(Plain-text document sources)
━━━━

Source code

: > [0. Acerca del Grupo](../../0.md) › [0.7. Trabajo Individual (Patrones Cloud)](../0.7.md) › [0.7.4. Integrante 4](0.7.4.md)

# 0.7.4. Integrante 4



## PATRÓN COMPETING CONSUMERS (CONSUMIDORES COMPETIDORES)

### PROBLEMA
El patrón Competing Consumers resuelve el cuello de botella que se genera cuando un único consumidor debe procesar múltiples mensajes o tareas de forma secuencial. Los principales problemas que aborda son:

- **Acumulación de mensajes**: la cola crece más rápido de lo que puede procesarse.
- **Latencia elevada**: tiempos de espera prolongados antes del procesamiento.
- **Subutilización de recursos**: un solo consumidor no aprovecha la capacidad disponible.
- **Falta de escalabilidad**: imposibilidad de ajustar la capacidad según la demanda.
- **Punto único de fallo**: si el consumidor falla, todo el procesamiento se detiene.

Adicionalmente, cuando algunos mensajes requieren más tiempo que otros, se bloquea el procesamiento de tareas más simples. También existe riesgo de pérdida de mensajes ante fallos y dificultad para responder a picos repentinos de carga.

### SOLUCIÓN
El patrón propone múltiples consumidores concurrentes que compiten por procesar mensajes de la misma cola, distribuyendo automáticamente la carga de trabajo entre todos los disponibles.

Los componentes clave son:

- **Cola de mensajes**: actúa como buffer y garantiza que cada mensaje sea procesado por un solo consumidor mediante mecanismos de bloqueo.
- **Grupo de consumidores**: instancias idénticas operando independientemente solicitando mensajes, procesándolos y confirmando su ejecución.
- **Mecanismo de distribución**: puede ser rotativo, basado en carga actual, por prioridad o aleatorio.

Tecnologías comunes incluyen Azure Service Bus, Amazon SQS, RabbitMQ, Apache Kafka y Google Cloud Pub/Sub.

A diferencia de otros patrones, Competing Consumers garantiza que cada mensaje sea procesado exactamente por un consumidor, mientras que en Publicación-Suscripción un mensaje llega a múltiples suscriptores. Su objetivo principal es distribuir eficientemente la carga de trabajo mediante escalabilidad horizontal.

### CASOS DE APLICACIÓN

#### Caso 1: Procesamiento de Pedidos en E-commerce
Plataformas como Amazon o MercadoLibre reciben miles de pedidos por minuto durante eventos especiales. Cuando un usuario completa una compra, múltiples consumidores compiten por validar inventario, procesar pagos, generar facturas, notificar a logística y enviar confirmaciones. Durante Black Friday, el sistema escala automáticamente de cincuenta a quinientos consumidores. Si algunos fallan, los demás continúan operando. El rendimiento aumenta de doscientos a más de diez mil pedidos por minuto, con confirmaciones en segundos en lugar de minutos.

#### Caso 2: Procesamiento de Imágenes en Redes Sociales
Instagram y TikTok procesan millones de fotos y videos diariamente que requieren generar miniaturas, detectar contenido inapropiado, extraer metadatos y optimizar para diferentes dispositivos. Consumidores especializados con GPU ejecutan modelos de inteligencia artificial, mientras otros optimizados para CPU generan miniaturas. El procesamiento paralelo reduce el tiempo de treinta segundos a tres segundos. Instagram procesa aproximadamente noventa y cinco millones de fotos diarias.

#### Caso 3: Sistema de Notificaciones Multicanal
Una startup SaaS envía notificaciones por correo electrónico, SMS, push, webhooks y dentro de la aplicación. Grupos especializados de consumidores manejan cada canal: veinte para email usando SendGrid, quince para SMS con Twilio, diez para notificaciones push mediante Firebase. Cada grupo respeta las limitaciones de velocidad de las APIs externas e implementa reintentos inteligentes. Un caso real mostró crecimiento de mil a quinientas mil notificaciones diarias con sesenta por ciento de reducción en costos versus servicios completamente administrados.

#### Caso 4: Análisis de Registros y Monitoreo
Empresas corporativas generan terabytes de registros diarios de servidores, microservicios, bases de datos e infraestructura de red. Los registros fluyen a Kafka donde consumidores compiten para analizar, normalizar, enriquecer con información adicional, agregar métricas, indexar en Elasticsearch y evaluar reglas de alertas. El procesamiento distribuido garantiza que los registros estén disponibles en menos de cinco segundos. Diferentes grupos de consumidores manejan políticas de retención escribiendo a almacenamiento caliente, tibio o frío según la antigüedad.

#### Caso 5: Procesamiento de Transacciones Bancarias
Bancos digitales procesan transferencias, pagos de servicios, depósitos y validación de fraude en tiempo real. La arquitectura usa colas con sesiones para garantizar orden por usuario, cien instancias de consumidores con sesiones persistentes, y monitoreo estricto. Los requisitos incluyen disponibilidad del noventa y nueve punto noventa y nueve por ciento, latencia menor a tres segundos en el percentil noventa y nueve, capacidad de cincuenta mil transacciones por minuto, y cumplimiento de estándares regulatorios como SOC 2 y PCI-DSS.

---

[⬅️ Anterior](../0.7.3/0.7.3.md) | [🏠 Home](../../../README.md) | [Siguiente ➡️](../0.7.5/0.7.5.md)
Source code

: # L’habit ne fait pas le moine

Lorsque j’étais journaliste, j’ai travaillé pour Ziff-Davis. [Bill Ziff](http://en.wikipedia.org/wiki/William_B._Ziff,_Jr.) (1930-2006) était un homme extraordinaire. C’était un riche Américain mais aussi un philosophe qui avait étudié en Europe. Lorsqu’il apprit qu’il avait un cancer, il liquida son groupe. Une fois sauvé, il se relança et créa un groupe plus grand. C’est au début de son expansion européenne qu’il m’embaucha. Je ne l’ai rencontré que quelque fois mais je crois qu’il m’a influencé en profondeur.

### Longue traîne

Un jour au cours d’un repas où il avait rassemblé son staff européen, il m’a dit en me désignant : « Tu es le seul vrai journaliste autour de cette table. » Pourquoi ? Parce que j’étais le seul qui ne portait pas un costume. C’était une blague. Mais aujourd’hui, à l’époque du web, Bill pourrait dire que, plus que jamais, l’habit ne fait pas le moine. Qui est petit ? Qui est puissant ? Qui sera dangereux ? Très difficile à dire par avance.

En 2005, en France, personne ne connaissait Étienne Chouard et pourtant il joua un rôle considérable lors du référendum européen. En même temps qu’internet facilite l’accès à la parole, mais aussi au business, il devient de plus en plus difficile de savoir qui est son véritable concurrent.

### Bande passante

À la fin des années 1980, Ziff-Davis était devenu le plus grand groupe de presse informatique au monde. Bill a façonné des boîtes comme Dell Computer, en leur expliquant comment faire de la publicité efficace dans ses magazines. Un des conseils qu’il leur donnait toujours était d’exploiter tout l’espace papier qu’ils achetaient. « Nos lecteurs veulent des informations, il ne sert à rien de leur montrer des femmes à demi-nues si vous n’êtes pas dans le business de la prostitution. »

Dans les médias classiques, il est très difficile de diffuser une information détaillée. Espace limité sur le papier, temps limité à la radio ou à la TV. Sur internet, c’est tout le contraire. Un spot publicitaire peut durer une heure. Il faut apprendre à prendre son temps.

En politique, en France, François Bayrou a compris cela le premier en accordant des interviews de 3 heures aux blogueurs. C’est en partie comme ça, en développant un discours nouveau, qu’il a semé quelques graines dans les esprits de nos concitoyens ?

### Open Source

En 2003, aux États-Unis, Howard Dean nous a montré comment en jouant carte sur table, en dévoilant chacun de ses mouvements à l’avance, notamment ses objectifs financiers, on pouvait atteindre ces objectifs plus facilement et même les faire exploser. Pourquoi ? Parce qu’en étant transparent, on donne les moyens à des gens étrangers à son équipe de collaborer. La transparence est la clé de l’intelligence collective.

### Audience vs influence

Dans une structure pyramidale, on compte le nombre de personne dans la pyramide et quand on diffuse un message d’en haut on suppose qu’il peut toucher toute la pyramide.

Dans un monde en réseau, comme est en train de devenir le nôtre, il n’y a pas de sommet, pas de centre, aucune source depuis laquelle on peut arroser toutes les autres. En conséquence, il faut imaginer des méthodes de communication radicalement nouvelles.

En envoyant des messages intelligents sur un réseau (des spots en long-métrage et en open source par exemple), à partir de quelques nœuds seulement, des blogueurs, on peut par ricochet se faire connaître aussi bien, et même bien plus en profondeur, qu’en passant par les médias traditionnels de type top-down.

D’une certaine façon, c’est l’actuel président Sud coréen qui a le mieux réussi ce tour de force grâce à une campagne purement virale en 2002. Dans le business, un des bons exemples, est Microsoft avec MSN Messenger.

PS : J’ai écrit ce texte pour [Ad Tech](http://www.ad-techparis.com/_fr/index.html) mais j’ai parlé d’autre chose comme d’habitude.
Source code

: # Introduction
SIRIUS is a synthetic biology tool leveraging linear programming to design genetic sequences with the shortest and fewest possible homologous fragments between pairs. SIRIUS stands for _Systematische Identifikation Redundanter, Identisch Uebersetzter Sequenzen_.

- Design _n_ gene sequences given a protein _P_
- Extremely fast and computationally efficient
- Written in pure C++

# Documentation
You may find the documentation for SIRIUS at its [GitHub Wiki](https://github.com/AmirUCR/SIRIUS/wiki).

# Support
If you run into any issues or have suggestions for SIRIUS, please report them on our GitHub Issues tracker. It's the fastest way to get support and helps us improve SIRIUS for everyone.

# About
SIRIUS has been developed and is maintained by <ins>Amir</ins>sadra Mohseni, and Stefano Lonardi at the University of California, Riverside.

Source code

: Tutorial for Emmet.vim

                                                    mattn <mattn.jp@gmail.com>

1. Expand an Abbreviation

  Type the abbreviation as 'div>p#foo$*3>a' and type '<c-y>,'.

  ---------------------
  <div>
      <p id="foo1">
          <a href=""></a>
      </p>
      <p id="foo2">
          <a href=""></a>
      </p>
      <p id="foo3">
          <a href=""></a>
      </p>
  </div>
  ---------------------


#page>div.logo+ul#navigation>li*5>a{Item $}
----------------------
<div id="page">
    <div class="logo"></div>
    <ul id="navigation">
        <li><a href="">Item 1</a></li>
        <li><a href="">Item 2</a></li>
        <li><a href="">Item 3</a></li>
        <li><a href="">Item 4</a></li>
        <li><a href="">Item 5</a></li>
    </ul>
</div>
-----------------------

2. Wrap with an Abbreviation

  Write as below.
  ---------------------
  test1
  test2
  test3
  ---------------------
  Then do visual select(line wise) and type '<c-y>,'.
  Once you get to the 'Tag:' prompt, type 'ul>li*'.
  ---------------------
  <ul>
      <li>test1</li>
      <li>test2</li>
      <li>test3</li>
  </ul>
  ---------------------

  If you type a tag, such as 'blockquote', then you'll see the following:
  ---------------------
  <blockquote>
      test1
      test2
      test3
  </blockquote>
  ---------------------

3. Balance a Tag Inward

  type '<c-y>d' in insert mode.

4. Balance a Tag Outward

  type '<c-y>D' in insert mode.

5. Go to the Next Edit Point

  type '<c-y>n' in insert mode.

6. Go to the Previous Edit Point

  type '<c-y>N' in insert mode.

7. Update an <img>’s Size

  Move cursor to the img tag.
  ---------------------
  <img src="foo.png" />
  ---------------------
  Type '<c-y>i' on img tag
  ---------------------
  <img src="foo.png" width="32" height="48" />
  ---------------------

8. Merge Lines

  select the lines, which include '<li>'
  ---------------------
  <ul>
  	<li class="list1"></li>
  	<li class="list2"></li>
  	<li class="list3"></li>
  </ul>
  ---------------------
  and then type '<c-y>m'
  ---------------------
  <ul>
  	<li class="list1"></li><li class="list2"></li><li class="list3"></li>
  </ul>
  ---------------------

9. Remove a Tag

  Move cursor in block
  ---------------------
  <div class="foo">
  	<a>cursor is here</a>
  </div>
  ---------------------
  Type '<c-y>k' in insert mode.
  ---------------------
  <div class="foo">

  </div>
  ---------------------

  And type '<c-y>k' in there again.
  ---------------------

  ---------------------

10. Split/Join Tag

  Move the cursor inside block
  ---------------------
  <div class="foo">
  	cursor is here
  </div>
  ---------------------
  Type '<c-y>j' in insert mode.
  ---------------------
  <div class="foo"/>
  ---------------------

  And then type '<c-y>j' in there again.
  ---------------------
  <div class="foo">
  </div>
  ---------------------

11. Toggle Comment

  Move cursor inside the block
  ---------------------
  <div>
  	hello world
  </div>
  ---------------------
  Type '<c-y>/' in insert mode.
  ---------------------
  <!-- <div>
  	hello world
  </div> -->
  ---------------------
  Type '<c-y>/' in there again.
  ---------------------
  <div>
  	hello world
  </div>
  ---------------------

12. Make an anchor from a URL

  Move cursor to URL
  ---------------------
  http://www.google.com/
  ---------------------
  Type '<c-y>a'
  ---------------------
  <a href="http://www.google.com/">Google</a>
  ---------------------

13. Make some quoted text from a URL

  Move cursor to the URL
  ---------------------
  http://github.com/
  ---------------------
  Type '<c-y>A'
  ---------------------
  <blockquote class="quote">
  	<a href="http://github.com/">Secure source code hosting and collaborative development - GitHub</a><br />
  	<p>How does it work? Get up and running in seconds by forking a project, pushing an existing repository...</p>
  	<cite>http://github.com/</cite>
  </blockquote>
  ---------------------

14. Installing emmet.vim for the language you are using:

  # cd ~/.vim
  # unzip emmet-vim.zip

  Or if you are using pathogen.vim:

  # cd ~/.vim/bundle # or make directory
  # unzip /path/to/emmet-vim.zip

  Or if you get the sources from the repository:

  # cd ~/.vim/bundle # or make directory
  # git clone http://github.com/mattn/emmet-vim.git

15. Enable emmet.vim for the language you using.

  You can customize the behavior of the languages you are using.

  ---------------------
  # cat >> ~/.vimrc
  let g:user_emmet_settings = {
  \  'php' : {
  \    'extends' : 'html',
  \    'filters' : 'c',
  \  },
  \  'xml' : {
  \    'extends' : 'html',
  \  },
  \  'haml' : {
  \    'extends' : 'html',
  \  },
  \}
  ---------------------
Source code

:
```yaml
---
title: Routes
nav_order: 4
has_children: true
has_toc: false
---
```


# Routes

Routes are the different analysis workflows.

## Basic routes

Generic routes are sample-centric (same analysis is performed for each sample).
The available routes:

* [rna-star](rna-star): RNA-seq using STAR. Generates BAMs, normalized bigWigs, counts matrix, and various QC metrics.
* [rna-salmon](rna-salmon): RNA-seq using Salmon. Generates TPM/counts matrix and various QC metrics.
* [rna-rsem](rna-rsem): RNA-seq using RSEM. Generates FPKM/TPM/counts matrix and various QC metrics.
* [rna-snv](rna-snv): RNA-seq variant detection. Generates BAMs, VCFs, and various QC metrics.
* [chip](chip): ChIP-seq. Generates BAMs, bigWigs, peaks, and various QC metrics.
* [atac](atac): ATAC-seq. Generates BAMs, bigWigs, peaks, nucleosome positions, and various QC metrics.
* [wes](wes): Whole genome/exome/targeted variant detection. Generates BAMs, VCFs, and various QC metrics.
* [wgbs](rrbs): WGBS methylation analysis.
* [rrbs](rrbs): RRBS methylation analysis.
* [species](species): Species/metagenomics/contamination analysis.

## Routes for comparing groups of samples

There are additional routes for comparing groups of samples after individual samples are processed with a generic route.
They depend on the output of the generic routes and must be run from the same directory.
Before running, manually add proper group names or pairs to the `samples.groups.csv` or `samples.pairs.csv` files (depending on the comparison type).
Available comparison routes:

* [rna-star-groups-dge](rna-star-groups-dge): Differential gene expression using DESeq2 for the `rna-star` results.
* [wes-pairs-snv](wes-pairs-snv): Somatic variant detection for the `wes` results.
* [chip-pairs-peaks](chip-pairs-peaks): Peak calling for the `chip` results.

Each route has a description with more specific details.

━━━━

Task to complete
Looking at the entries above, can you reproduce exactly the lines from the one that holds "15. Enable emmet.vim" through the one that holds "Routes are the different analysis workflows.", and only those?

Result for this exercise
15. Enable emmet.vim for the language you using.

  You can customize the behavior of the languages you are using.

  ---------------------
  # cat >> ~/.vimrc
  let g:user_emmet_settings = {
  \  'php' : {
  \    'extends' : 'html',
  \    'filters' : 'c',
  \  },
  \  'xml' : {
  \    'extends' : 'html',
  \  },
  \  'haml' : {
  \    'extends' : 'html',
  \  },
  \}
  ---------------------
Source code

:
```yaml
---
title: Routes
nav_order: 4
has_children: true
has_toc: false
---
```


# Routes

Routes are the different analysis workflows.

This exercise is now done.